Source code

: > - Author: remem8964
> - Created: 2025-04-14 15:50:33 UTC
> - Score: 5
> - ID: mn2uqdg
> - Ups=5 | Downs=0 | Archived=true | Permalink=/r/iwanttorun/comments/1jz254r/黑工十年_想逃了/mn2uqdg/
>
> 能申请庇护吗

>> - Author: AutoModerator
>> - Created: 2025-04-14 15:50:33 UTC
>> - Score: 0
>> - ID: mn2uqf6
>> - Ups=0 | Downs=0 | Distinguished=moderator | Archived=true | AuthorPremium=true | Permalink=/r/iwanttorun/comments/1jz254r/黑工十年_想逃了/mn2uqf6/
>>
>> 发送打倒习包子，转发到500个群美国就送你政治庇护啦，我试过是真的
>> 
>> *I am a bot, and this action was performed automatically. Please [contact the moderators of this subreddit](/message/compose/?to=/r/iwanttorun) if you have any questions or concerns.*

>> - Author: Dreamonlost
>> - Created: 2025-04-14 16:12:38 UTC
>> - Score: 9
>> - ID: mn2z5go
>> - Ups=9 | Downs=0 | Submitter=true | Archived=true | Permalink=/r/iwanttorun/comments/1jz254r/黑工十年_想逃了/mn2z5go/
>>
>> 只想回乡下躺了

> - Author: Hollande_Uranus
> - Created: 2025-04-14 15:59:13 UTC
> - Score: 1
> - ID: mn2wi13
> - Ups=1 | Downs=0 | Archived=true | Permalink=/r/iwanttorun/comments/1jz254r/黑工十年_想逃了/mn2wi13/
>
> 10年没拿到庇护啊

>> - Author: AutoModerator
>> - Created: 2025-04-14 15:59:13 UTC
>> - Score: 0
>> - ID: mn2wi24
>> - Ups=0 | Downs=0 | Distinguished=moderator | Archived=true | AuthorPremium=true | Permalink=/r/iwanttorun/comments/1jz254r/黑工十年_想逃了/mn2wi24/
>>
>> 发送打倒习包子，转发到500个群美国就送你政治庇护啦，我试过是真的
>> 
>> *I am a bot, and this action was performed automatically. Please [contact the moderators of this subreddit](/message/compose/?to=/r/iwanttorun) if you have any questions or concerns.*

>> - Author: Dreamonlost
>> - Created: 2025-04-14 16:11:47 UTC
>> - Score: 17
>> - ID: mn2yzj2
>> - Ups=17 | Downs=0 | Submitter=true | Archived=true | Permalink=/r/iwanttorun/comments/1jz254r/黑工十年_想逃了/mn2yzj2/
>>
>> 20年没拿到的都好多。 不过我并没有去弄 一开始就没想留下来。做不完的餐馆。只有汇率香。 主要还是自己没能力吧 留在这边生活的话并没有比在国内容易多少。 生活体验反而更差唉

→ **Assignment**
Please transcribe every entry above exactly as it appears.

→ **Answer box**
Source code

: > - Author: remem8964
> - Created: 2025-04-14 15:50:33 UTC
> - Score: 5
> - ID: mn2uqdg
> - Ups=5 | Downs=0 | Archived=true | Permalink=/r/iwanttorun/comments/1jz254r/黑工十年_想逃了/mn2uqdg/
>
> 能申请庇护吗

>> - Author: AutoModerator
>> - Created: 2025-04-14 15:50:33 UTC
>> - Score: 0
>> - ID: mn2uqf6
>> - Ups=0 | Downs=0 | Distinguished=moderator | Archived=true | AuthorPremium=true | Permalink=/r/iwanttorun/comments/1jz254r/黑工十年_想逃了/mn2uqf6/
>>
>> 发送打倒习包子，转发到500个群美国就送你政治庇护啦，我试过是真的
>> 
>> *I am a bot, and this action was performed automatically. Please [contact the moderators of this subreddit](/message/compose/?to=/r/iwanttorun) if you have any questions or concerns.*

>> - Author: Dreamonlost
>> - Created: 2025-04-14 16:12:38 UTC
>> - Score: 9
>> - ID: mn2z5go
>> - Ups=9 | Downs=0 | Submitter=true | Archived=true | Permalink=/r/iwanttorun/comments/1jz254r/黑工十年_想逃了/mn2z5go/
>>
>> 只想回乡下躺了

> - Author: Hollande_Uranus
> - Created: 2025-04-14 15:59:13 UTC
> - Score: 1
> - ID: mn2wi13
> - Ups=1 | Downs=0 | Archived=true | Permalink=/r/iwanttorun/comments/1jz254r/黑工十年_想逃了/mn2wi13/
>
> 10年没拿到庇护啊

>> - Author: AutoModerator
>> - Created: 2025-04-14 15:59:13 UTC
>> - Score: 0
>> - ID: mn2wi24
>> - Ups=0 | Downs=0 | Distinguished=moderator | Archived=true | AuthorPremium=true | Permalink=/r/iwanttorun/comments/1jz254r/黑工十年_想逃了/mn2wi24/
>>
>> 发送打倒习包子，转发到500个群美国就送你政治庇护啦，我试过是真的
>> 
>> *I am a bot, and this action was performed automatically. Please [contact the moderators of this subreddit](/message/compose/?to=/r/iwanttorun) if you have any questions or concerns.*

>> - Author: Dreamonlost
>> - Created: 2025-04-14 16:11:47 UTC
>> - Score: 17
>> - ID: mn2yzj2
>> - Ups=17 | Downs=0 | Submitter=true | Archived=true | Permalink=/r/iwanttorun/comments/1jz254r/黑工十年_想逃了/mn2yzj2/
>>
>> 20年没拿到的都好多。 不过我并没有去弄 一开始就没想留下来。做不完的餐馆。只有汇率香。 主要还是自己没能力吧 留在这边生活的话并没有比在国内容易多少。 生活体验反而更差唉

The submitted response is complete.